Guatemala
 “Es más fácil transar con un marero que con un policía”,
 decía con naturalidad un funcionario del Ministerio de Gobernación. Por
 supuesto, ¡sabía lo que decía! Es más: quizá el funcionario en cuestión
 no sea un “mafioso” corrupto, miembro de una de las tantas redes de 
poderes paralelos que se anidan en los organismos de Estado. Quizá 
simplemente es un conocedor de la cultura de corrupción que campea 
victoriosa en el ministerio en cuestión, y en particular, en las filas 
de la Policía Nacional Civil.
 La población no confía en su 
policía. Nadie, en general, toma al cuerpo policial como “su” policía, 
como empleados a los que paga con sus impuestos y a quienes, por tanto, 
puede exigir que lo cuide con esmero. La idea generalizada, por el 
contrario, es que la Policía Nacional Civil no responde a las 
necesidades de la ciudadanía, es corrupta, ineficiente. Peligrosa, en 
definitiva.
 En ese marco de descontento social, y junto a una ola
 delincuencial que –medios de comunicación mediante– pareciera barrer 
toda la sociedad “teniéndonos de rodillas”, como machaconamente se 
repite, surgen las policías privadas.
 Hoy por hoy el mito de la 
eficiencia de lo privado también barre toda la sociedad. Contra la 
iniciativa privada no hay prácticamente voces críticas. Si algo es 
“privado”, en contraposición a lo “público”, eso pareciera suficiente 
garantía para ser bueno, eficiente, de calidad.
 Ahora bien: en 
este momento los cuerpos policiales privados superan ampliamente a la 
fuerza pública. Si bien los datos no son exactos (lo cual debería ser un
 indicador de algo peligroso: ¿quién controla este campo?), todo indica 
que la relación es de 5 a 1; es decir: un 500% más de efectivos a favor 
de las agencias privadas: alrededor de 30,000 efectivos de la PNC contra
 150,000 agentes privados. Pero eso, de todos modos, no garantiza la 
seguridad pública.
 El crimen, pese a ese despliegue fabuloso de 
guardias privados que inunda todo espacio imaginable (iglesias, moteles,
 tiendas de barrios, peluquerías, guarderías infantiles, clínicas 
privadas…) sigue estando presente, y la violencia cotidiana no se 
detiene. Los 15 muertos diarios que se reportan siguen siendo la cruda 
realidad del país, y el clima de violencia imperante no tiende a 
reducirse.
 El análisis objetivo de la 
situación lleva a plantearse esa paradoja: cada vez más policías 
privadas, pero al mismo tiempo, cada vez se acrecienta más el clima de 
inseguridad. ¿Por qué? La declaración de un ex pandillero, ahora músico 
profesional, da la pista: “No hace falta ser sociólogo ni analista 
político para darse cuenta la relación que hay entre el chavo marero al 
que le dan la orden de extorsionar tal sector, y el diputado o el chafa militar que después, en ese mismo sector, deja su tarjetita ofreciendo los servicios de su propia agencia de seguridad”.
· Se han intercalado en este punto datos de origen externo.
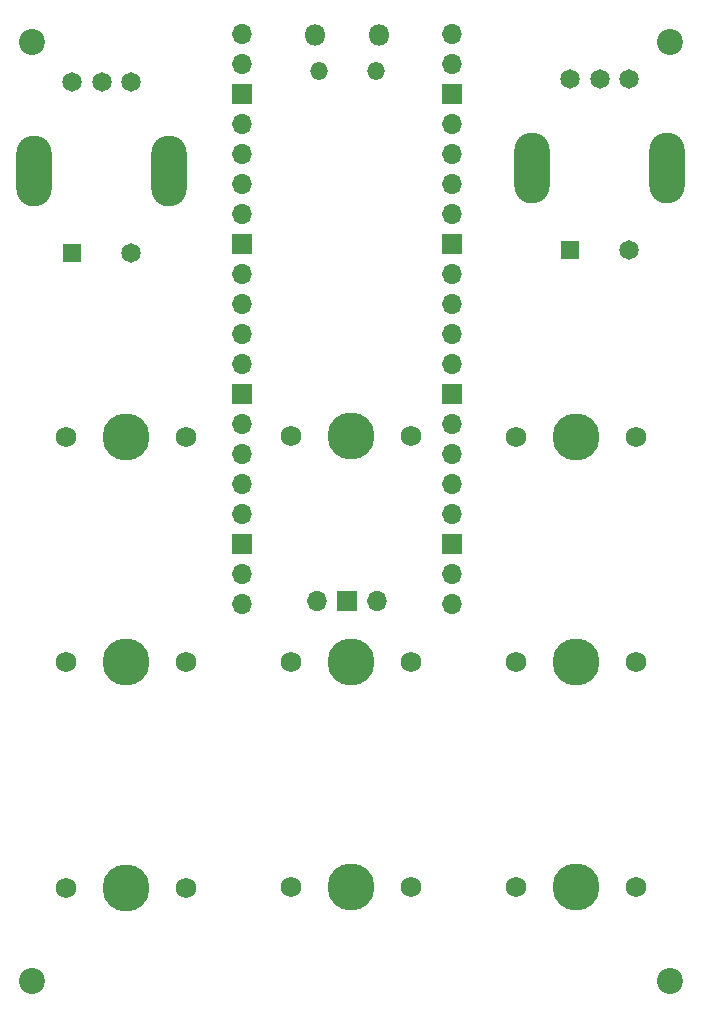
<source format=gbr>
%TF.GenerationSoftware,KiCad,Pcbnew,7.0.2*%
%TF.CreationDate,2023-06-06T14:02:04-04:00*%
%TF.ProjectId,Goufi_v1,476f7566-695f-4763-912e-6b696361645f,rev?*%
%TF.SameCoordinates,Original*%
%TF.FileFunction,Soldermask,Top*%
%TF.FilePolarity,Negative*%
%FSLAX46Y46*%
G04 Gerber Fmt 4.6, Leading zero omitted, Abs format (unit mm)*
G04 Created by KiCad (PCBNEW 7.0.2) date 2023-06-06 14:02:04*
%MOMM*%
%LPD*%
G01*
G04 APERTURE LIST*
%ADD10C,1.750000*%
%ADD11C,3.987800*%
%ADD12R,1.650000X1.650000*%
%ADD13C,1.650000*%
%ADD14O,3.000000X6.000000*%
%ADD15O,1.800000X1.800000*%
%ADD16O,1.500000X1.500000*%
%ADD17O,1.700000X1.700000*%
%ADD18R,1.700000X1.700000*%
%ADD19C,2.200000*%
G04 APERTURE END LIST*
D10*
%TO.C,MX7*%
X158654038Y-85966865D03*
D11*
X153574038Y-85966865D03*
D10*
X148494038Y-85966865D03*
%TD*%
D12*
%TO.C,MT2*%
X153091100Y-70152000D03*
D13*
X158091100Y-70152000D03*
X153091100Y-55652000D03*
X158091100Y-55652000D03*
X155591100Y-55652000D03*
D14*
X149891100Y-63152000D03*
X161291100Y-63152000D03*
%TD*%
D12*
%TO.C,MT1*%
X110927100Y-70406000D03*
D13*
X115927100Y-70406000D03*
X110927100Y-55906000D03*
X115927100Y-55906000D03*
X113427100Y-55906000D03*
D14*
X107727100Y-63406000D03*
X119127100Y-63406000D03*
%TD*%
D15*
%TO.C,U1*%
X136930038Y-51965365D03*
D16*
X136630038Y-54995365D03*
X131780038Y-54995365D03*
D15*
X131480038Y-51965365D03*
D17*
X143095038Y-51835365D03*
X143095038Y-54375365D03*
D18*
X143095038Y-56915365D03*
D17*
X143095038Y-59455365D03*
X143095038Y-61995365D03*
X143095038Y-64535365D03*
X143095038Y-67075365D03*
D18*
X143095038Y-69615365D03*
D17*
X143095038Y-72155365D03*
X143095038Y-74695365D03*
X143095038Y-77235365D03*
X143095038Y-79775365D03*
D18*
X143095038Y-82315365D03*
D17*
X143095038Y-84855365D03*
X143095038Y-87395365D03*
X143095038Y-89935365D03*
X143095038Y-92475365D03*
D18*
X143095038Y-95015365D03*
D17*
X143095038Y-97555365D03*
X143095038Y-100095365D03*
X125315038Y-100095365D03*
X125315038Y-97555365D03*
D18*
X125315038Y-95015365D03*
D17*
X125315038Y-92475365D03*
X125315038Y-89935365D03*
X125315038Y-87395365D03*
X125315038Y-84855365D03*
D18*
X125315038Y-82315365D03*
D17*
X125315038Y-79775365D03*
X125315038Y-77235365D03*
X125315038Y-74695365D03*
X125315038Y-72155365D03*
D18*
X125315038Y-69615365D03*
D17*
X125315038Y-67075365D03*
X125315038Y-64535365D03*
X125315038Y-61995365D03*
X125315038Y-59455365D03*
D18*
X125315038Y-56915365D03*
D17*
X125315038Y-54375365D03*
X125315038Y-51835365D03*
X136745038Y-99865365D03*
D18*
X134205038Y-99865365D03*
D17*
X131665038Y-99865365D03*
%TD*%
D10*
%TO.C,MX4*%
X139604938Y-85910000D03*
D11*
X134524938Y-85910000D03*
D10*
X129444938Y-85910000D03*
%TD*%
%TO.C,MX1*%
X120544938Y-85952865D03*
D11*
X115464938Y-85952865D03*
D10*
X110384938Y-85952865D03*
%TD*%
D19*
%TO.C,REF\u002A\u002A*%
X161500000Y-132000000D03*
%TD*%
D10*
%TO.C,MX2*%
X120556438Y-105015665D03*
D11*
X115476438Y-105015665D03*
D10*
X110396438Y-105015665D03*
%TD*%
%TO.C,MX3*%
X120556438Y-124107865D03*
D11*
X115476438Y-124107865D03*
D10*
X110396438Y-124107865D03*
%TD*%
%TO.C,MX8*%
X158654438Y-105015665D03*
D11*
X153574438Y-105015665D03*
D10*
X148494438Y-105015665D03*
%TD*%
%TO.C,MX5*%
X139634938Y-104970000D03*
D11*
X134554938Y-104970000D03*
D10*
X129474938Y-104970000D03*
%TD*%
D19*
%TO.C,REF\u002A\u002A*%
X161500000Y-52500000D03*
%TD*%
%TO.C,REF\u002A\u002A*%
X107500000Y-52500000D03*
%TD*%
%TO.C,REF\u002A\u002A*%
X107500000Y-132000000D03*
%TD*%
D10*
%TO.C,MX9*%
X158654938Y-124060000D03*
D11*
X153574938Y-124060000D03*
D10*
X148494938Y-124060000D03*
%TD*%
%TO.C,MX6*%
X139605638Y-124064465D03*
D11*
X134525638Y-124064465D03*
D10*
X129445638Y-124064465D03*
%TD*%
M02*

</source>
 Evidentemente la ampliación al infinito de policías privadas no detiene
 el fenómeno de la criminalidad. Lo cual obliga a concluir, como mínimo,
 dos cosas: 
1) la proliferación de agencias privadas de 
seguridad es directamente proporcional al aumento de la inseguridad 
(léase: buen negocio para esas empresas, que obviamente guardan vínculos
 con la delincuencia). Dicho de otro modo: para los propietarios de esas
 agencias es indispensable el clima de violencia (son aleccionadoras las
 palabras del ex marero al respecto).
 2) El tema de la violencia 
que nos toca no se resuelve con aparatos policiales, ni públicos ni 
privados. En todo caso, esto es un problema muy complejo que implica 
abordajes múltiples. Más empleos y educación, otro tipo de oportunidades
 para todos, desarrollo humano en su sentido más amplio, es mejor receta
 que más policías armados, medidas de seguridad extremas y colonias 
amuralladas. Urge además, complementariamente, transformar la cultura de
 corrupción que se ha impuesto, lo cual significa: lucha contra la 
impunidad.
 En definitiva, los planteos punitivos marchan juntos a
 la violencia desatada, ¡y no la resuelven! En todo caso, son la 
expresión de una ideología de “mano dura”, de control social, de 
militarización de la vida civil. Transformar el país en un gran cuartel 
no evita la inseguridad. Si algo se puede hacer al respecto es prevenir 
la violencia. Y ello se logra con mejores condiciones de vida para todo 
el colectivo. 
Artículo aparecido originalmente en Plaza Pública el 26/6/17.